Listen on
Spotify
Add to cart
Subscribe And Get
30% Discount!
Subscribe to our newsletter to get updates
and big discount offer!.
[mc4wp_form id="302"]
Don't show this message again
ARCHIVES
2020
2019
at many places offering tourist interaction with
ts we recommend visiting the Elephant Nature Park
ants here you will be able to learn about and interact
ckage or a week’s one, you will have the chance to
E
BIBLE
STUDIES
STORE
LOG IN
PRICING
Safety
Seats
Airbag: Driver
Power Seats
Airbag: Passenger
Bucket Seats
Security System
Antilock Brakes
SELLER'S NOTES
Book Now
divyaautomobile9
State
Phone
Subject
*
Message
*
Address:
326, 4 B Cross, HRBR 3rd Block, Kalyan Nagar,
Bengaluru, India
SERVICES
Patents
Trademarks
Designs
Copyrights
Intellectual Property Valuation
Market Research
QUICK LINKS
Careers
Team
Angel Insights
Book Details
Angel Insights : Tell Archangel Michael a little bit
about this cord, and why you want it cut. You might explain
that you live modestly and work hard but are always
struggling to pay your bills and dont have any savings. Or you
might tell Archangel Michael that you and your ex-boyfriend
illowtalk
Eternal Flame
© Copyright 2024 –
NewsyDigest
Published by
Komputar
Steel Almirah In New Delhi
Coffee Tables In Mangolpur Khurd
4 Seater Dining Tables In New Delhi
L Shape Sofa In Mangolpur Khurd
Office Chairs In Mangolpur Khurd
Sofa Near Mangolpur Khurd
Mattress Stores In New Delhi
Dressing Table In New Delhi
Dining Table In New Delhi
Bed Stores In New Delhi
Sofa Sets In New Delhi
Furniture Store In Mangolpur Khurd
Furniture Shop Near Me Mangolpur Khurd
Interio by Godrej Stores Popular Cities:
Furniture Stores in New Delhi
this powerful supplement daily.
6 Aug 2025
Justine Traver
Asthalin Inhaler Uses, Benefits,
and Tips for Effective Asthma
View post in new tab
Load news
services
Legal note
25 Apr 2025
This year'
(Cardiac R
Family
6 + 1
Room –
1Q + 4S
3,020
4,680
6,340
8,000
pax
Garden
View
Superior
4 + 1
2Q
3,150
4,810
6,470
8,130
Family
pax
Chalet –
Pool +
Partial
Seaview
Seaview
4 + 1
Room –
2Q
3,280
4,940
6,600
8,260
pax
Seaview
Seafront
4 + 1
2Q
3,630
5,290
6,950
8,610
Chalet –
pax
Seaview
------------------------------
WHAT THIS TASK INVOLVES »
Retype every entry word for word.

WRITTEN ANSWER »
Listen on
Spotify
Add to cart
Subscribe And Get
30% Discount!
Subscribe to our newsletter to get updates
and big discount offer!.
[mc4wp_form id="302"]
Don't show this message again
ARCHIVES
2020
2019
at many places offering tourist interaction with
ts we recommend visiting the Elephant Nature Park
ants here you will be able to learn about and interact
ckage or a week’s one, you will have the chance to
E
BIBLE
STUDIES
STORE
LOG IN
PRICING
Safety
Seats
Airbag: Driver
Power Seats
Airbag: Passenger
Bucket Seats
Security System
Antilock Brakes
SELLER'S NOTES
Book Now
divyaautomobile9
State
Phone
Subject
*
Message
*
Address:
326, 4 B Cross, HRBR 3rd Block, Kalyan Nagar,
Bengaluru, India
SERVICES
Patents
Trademarks
Designs
Copyrights
Intellectual Property Valuation
Market Research
QUICK LINKS
Careers
Team
Angel Insights
Book Details
Angel Insights : Tell Archangel Michael a little bit
about this cord, and why you want it cut. You might explain
that you live modestly and work hard but are always
struggling to pay your bills and dont have any savings. Or you
might tell Archangel Michael that you and your ex-boyfriend
illowtalk
Eternal Flame
© Copyright 2024 –
NewsyDigest
Published by
Komputar
Steel Almirah In New Delhi
Coffee Tables In Mangolpur Khurd
4 Seater Dining Tables In New Delhi
L Shape Sofa In Mangolpur Khurd
Office Chairs In Mangolpur Khurd
Sofa Near Mangolpur Khurd
Mattress Stores In New Delhi
Dressing Table In New Delhi
Dining Table In New Delhi
Bed Stores In New Delhi
Sofa Sets In New Delhi
Furniture Store In Mangolpur Khurd
Furniture Shop Near Me Mangolpur Khurd
Interio by Godrej Stores Popular Cities:
Furniture Stores in New Delhi
this powerful supplement daily.
6 Aug 2025
Justine Traver
Asthalin Inhaler Uses, Benefits,
and Tips for Effective Asthma
View post in new tab
Load news
services
Legal note
25 Apr 2025
This year'
(Cardiac R
Family
6 + 1
Room –
1Q + 4S
3,020
4,680
6,340
8,000
pax
Garden
View
Superior
4 + 1
2Q
3,150
4,810
6,470
8,130
Family
pax
Chalet –
Pool +
Partial
Seaview
Seaview
4 + 1
Room –
2Q
3,280
4,940
6,600
8,260
pax
Seaview
Seafront
4 + 1
2Q
3,630
5,290
6,950
8,610
Chalet –
pax
Seaview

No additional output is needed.